Pero quién lo diría, que uno despierta cuando se le corta lo más vital que exige la naturaleza humana. El arte de relacionarnos mediante el abrazo, la palabra al oído o la risa en la que resulta una charla. Cuando nos privan de los cimientos que nos fundamentan como humanidad nos damos cuenta que de nada sirven las tejas cuando la casa se desmorona paredes abajo. Es por eso que más que una desoladora y trágica imagen, lo que deja tras de sí este virus invisible se transforma en moraleja y, como cuento de infancia, nos regala esa enseñanza. Así es como después de semanas de calles vacías, terrazas cerradas y balcones que musicalizan la vida urbana, nuestra frenética actividad mental se detiene y desaceleramos un ritmo cuya letalidad no habíamos tan solo percibido. Así es como nuestro estrés va entrando en un desuso paulatino y la dependencia tecnológica que hasta ahora acarreábamos como síntoma fatal del capricho se transforma en una herramienta esencial que subsana toda necesidad surgida tras la pérdida de normalidad. Es de hecho ahora cuando pretendemos abrazar, oír y reír a una distancia que se acorta con el uso de pantallas y que por fin tiene un sentido. Por suerte o por desgracia, hemos descubierto nuestro poder verso a la tecnología y el buen uso que cotidianamente podemos darle.

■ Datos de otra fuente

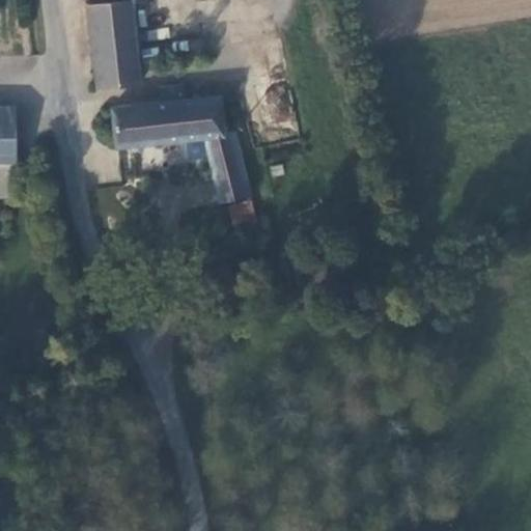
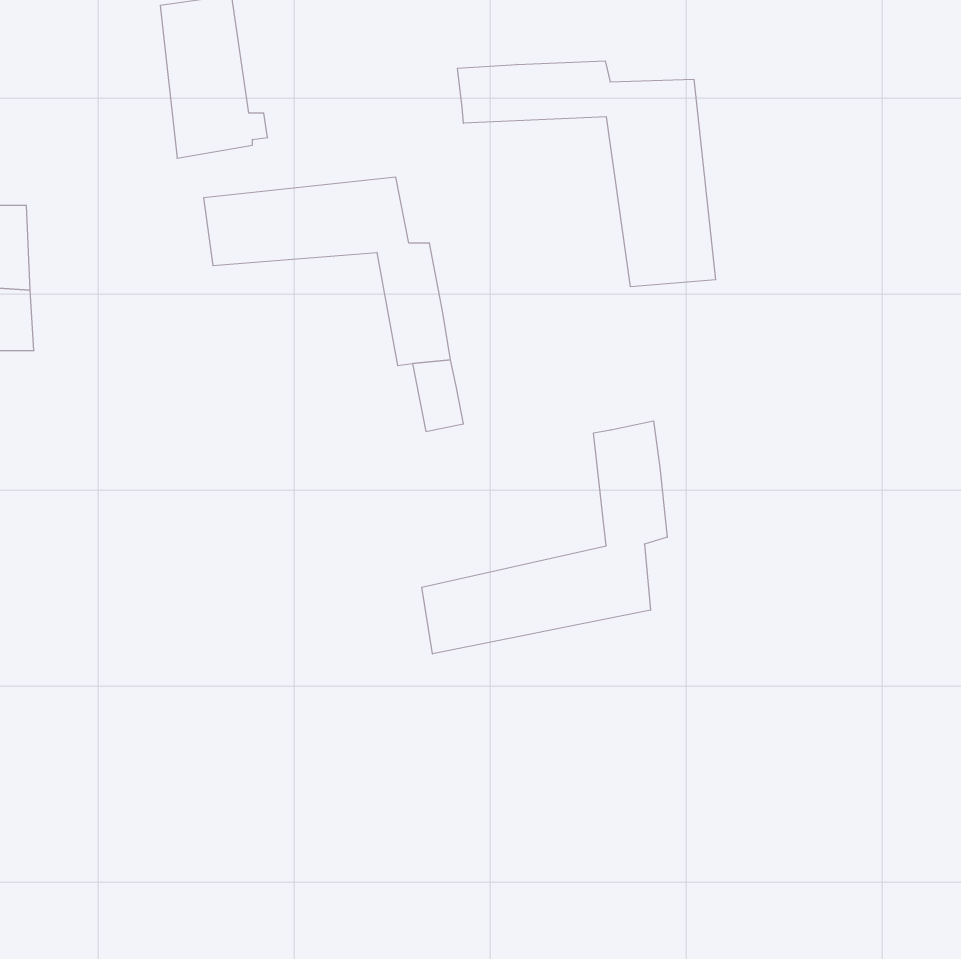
building: none -> [457,61,715,287]
building: none -> [422,421,667,654]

Claramente no se trata de América, pues los beneficios de la tecnología en nuestra sociedad han sido inicialmente claros. Pero, retrocedamos la reflexión un par de siglos atrás y redescubramos América. Identifiquemos y objetemos los estragos de la tecnología. Suprimamos el tabú que supone nombrar los efectos nocivos de esta y reconozcamos que como sociedad nos hemos equivocado. Llevamos tiempo equivocándonos y siendo sumisos a una realidad tecnológica que no dejamos de alabar. Seamos honestos con nosotros mismos y digámonos que el encierro en el que todos nos encontramos ha servido para escucharnos y prestarnos una atención que habíamos descuidado. Para mirarnos nuevamente ante el espejo y nombrar ese reflejo que ahora con orgullo conocemos. Que ahora, valientes, distinguimos como nuestro.
“El abrazo, si se da, se da sintiendo la verdadera presencia humana”

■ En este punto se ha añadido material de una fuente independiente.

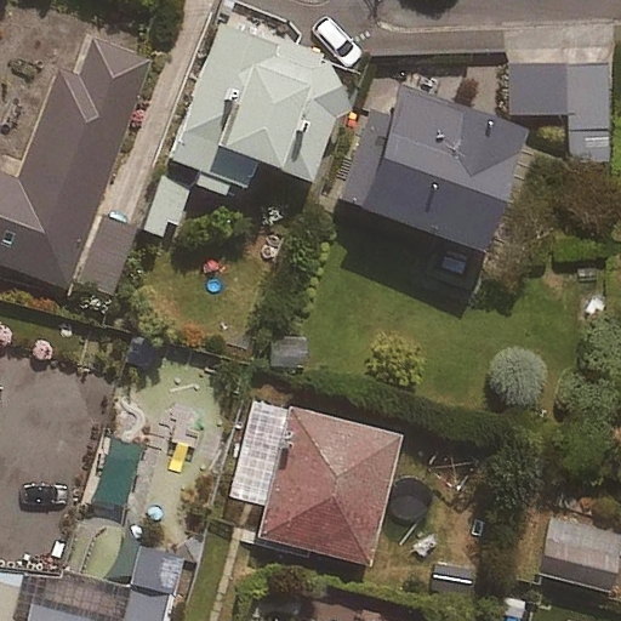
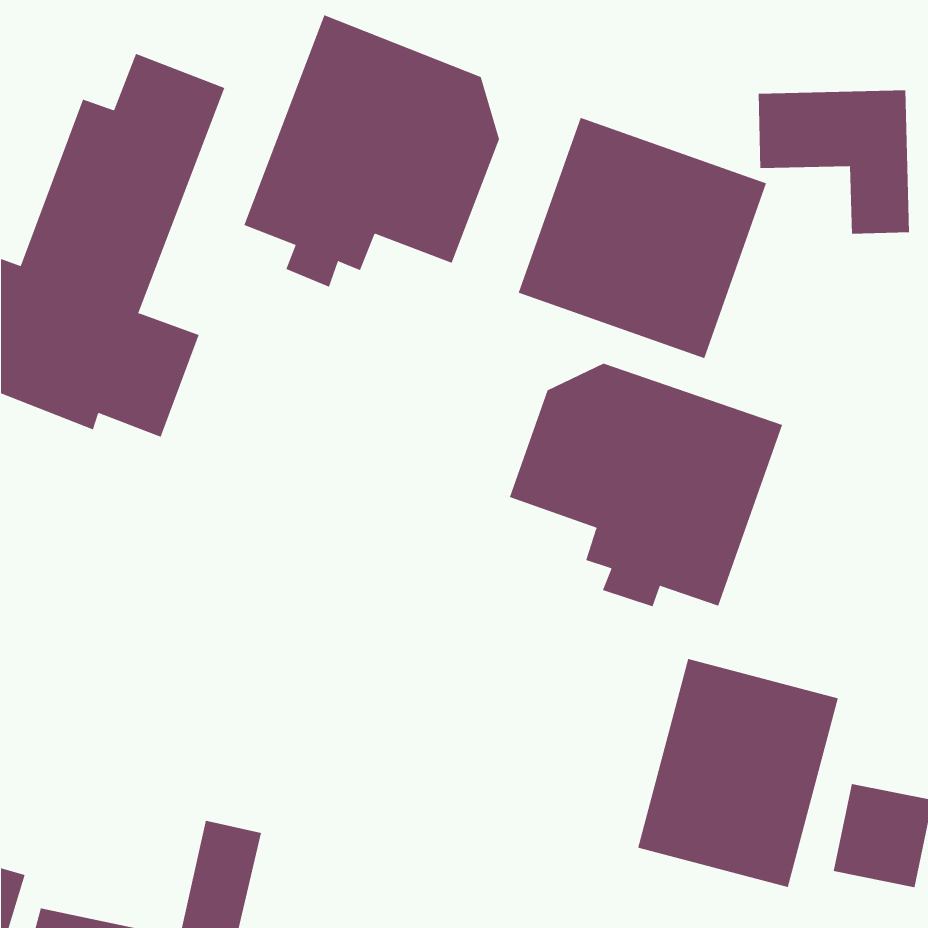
building: none -> [509,363,783,607]
building: [257,409,399,565] -> none
building: none -> [638,658,838,888]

Y gracias a la consciencia inconsciente que día a día hemos ido alcanzando, logramos una vez más encontrar a nuestros seres queridos, maestros y amigos a través de la pantalla. Logramos reír tras el diálogo a distancia y escuchar a quienes nos dedican su palabra. Valoramos por fin la inmediatez y eficacia que nos brinda una máquina, aunque siempre recordando que el abrazo, si se da, se da sintiendo la verdadera presencia humana.